Richtig ist: Nordkorea ist ein verzogenes Kind und unter Machthaber Kim Jong-Il auch ein sehr schwer erziehbares. Aber aus pädagogischer Sicht missratene Kinder haben auch Eltern, die in dieser Frage auf ganzer Linie versagt haben. In diesem Fall sind es die Sowjetunion und China. Nur durch Intervention beider Staaten hat die Demokratische Volksrepublik Korea überleben können. Chinesische Truppen waren maßgeblich daran beteiligt, dem ungezogenen Kind aus der Patsche zu helfen, als die USA und Südkorea Kim Il-Sungs Truppen während des von 1950 bis 1953 dauernden Koreakriegs weit nach Norden abgedrängt hatten und kurz vor dem Sieg standen.
Zu große Nachsicht
Mutter und Vater ließen den Zögling danach aus machtpolitischem Kalkül gewähren. Peking und Moskau tolerierten in den 1950er Jahren sogar Säuberungsaktionen des "großen und geliebten Führers" gegen prosowjetische und prochinesische Anhänger in der Partei der Arbeit Koreas.

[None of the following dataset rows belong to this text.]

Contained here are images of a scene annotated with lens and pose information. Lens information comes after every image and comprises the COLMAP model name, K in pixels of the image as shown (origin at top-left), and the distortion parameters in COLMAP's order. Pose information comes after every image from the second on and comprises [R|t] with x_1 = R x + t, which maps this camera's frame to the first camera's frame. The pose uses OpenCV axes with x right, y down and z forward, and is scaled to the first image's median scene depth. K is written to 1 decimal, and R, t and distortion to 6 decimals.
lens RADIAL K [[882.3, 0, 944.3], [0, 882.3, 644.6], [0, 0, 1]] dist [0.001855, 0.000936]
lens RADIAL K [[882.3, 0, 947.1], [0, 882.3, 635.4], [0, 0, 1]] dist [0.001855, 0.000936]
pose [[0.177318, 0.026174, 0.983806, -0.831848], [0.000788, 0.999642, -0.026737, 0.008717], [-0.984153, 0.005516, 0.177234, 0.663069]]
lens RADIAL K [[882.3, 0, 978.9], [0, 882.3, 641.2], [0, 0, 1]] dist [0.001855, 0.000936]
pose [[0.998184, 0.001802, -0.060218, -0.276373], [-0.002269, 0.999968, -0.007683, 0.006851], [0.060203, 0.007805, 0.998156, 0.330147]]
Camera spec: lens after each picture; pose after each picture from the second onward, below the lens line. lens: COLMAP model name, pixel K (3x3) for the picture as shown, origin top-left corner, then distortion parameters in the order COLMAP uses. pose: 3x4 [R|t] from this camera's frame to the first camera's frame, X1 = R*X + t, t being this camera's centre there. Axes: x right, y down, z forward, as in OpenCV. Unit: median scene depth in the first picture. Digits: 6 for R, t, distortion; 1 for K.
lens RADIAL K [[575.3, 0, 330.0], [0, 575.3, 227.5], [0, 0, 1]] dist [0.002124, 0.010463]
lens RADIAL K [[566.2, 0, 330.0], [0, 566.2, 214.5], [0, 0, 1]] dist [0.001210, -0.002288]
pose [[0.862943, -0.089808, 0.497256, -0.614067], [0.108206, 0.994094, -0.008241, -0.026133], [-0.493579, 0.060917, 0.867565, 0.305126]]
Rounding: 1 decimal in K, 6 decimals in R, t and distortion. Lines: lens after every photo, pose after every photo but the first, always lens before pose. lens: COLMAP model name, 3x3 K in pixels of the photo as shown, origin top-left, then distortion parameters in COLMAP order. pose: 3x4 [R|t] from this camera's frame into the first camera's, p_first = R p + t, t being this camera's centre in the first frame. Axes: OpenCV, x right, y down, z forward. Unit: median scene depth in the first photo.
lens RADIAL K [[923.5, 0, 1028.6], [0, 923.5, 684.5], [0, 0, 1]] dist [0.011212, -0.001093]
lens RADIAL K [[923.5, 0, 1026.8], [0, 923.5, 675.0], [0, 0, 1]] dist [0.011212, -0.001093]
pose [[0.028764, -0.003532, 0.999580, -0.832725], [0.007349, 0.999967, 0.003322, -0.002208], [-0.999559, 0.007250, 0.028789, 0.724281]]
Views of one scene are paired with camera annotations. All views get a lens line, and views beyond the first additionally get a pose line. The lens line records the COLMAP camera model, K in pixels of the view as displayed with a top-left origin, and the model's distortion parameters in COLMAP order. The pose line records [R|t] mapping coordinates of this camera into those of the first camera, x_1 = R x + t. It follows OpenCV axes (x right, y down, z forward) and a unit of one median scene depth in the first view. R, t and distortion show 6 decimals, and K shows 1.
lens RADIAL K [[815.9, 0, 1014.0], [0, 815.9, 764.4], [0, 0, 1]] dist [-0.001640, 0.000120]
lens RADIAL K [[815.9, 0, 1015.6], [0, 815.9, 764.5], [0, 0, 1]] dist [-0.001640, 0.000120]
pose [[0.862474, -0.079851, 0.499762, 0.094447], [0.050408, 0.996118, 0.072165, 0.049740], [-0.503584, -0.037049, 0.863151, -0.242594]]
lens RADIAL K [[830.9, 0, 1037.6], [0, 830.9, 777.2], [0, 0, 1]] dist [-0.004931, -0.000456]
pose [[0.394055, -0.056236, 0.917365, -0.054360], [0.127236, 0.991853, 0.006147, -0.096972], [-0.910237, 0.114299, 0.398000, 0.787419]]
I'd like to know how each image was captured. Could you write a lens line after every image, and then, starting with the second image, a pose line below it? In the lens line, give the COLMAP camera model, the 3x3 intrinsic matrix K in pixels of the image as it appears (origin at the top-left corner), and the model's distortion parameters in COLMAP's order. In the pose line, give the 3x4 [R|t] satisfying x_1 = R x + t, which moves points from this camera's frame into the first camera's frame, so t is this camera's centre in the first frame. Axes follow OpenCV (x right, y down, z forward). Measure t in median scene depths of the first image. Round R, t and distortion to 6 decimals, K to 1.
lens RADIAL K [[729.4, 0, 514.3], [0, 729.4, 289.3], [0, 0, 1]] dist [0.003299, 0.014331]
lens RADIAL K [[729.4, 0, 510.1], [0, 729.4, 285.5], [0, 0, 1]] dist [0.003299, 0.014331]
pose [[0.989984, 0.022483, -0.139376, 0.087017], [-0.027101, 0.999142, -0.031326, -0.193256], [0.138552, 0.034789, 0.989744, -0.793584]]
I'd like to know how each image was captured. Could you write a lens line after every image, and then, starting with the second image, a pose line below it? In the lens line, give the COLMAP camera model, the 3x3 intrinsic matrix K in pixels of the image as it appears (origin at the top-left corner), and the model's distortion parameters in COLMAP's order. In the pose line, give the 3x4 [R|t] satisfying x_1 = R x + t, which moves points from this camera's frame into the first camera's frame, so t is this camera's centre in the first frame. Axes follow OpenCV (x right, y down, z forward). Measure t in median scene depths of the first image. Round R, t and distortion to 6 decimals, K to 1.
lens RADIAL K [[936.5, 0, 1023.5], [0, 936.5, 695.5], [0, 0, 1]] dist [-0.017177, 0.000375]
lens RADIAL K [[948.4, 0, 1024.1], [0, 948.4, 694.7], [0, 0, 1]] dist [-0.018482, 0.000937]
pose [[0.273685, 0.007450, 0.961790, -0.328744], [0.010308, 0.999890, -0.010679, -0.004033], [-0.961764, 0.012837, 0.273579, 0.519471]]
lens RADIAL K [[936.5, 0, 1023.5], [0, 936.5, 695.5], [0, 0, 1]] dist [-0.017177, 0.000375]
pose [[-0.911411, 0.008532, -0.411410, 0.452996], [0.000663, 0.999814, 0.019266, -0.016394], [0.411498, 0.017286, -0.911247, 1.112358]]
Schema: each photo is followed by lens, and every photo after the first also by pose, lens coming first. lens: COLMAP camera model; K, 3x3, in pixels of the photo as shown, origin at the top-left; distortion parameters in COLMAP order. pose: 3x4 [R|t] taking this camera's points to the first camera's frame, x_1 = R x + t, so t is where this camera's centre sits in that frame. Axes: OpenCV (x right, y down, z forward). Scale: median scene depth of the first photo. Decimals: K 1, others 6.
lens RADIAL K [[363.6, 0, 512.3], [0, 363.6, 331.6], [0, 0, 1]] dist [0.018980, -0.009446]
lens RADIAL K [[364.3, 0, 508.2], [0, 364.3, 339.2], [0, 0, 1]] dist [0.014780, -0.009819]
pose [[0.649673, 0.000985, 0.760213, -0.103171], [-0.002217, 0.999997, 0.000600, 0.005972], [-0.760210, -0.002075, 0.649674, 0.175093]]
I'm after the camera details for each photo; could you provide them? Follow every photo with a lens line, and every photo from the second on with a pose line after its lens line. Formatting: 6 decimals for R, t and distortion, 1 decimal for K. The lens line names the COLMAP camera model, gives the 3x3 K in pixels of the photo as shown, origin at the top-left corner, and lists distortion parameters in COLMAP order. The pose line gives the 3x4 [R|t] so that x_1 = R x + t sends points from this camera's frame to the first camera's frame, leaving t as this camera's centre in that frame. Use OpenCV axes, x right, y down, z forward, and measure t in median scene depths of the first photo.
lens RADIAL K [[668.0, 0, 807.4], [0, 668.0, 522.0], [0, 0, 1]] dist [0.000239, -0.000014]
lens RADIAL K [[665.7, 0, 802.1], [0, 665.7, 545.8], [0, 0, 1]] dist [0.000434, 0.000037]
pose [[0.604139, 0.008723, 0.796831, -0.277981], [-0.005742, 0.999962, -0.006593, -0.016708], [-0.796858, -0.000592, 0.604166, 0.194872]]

Nach der Scheidung beider Eltern Ende der 1950er Jahre - China und die UdSSR pflegten eine jahrzehntelange Feindschaft - entglitt ihnen der Zögling dann vollständig. Kim Il-Sung verfolgte mittels der "Juche"-Ideologie (Selbstständigkeit) einen eigenen Weg und isolierte damit sein Land.
Als Ende 1991 der Vater (UdSSR) starb, war die Mutter (China) mit dem ungezogenen Kind alleine. Aber sie hatte es schon lange nicht mehr im Griff. Nach dem Tod Kim Il-Sungs 1994 wurde Nordkorea unter dessen Sohn Kim Jong-Il noch unberechenbarer. Aber Mutti war nachsichtig – viel zu sehr, wie sich jetzt herausstellt. Das Kind begann, mit gefährlichen Waffen herumzuhantieren. Da man ein Land nicht ins Heim schicken kann, suchte man sich die Hilfe anderer Mächte, um den Missratenen zu disziplinieren, ohne ihn gänzlich fallen zu lassen. So entstand die Sechs-Parteien-Gesprächsrunde mit Nordkorea, Südkorea, den USA, China, Japan und dem UdSSR-Rechtsnachfolger Russland.
Mehr Verantwortung übernehmen
Das ändert allerdings nichts daran, dass Peking noch stärker auf Nordkorea einwirken kann. Der ökonomische Riese Peking muss dabei allerdings mehr politische Verantwortung übernehmen. Präsident Hu Jintao und Ministerpräsident Wen Jiabao sind die einzigen ausländischen Politiker, mit denen Kim Jong-Il Kontakt pflegt. Klare Worte von ihnen sind nötig, sonst könnte China bald selbst Probleme bekommen.
An einer weiteren Destabilisierung der Lage in Korea kann die Volksrepublik nämlich nicht interessiert sein. Bei einem schnellen Zusammenbruch Nordkoreas würde das Reich der Mitte mit einem starken Flüchtlingsstrom konfrontiert. Zudem würde die von Peking angestrebte noch engere wirtschaftliche Zusammenarbeit mit Südkorea darunter leiden. Seoul seinerseits kann eine zu schnellen Vereinigung mit dem ökonomisch maroden Norden alleine gar nicht stemmen.
So wird es endlich Zeit, dass China endlich seine Abwartehaltung aufgibt und das Feld nicht allein den USA überlässt. Der Schlüssel zur Lösung der Korea-Krise liegt in Peking.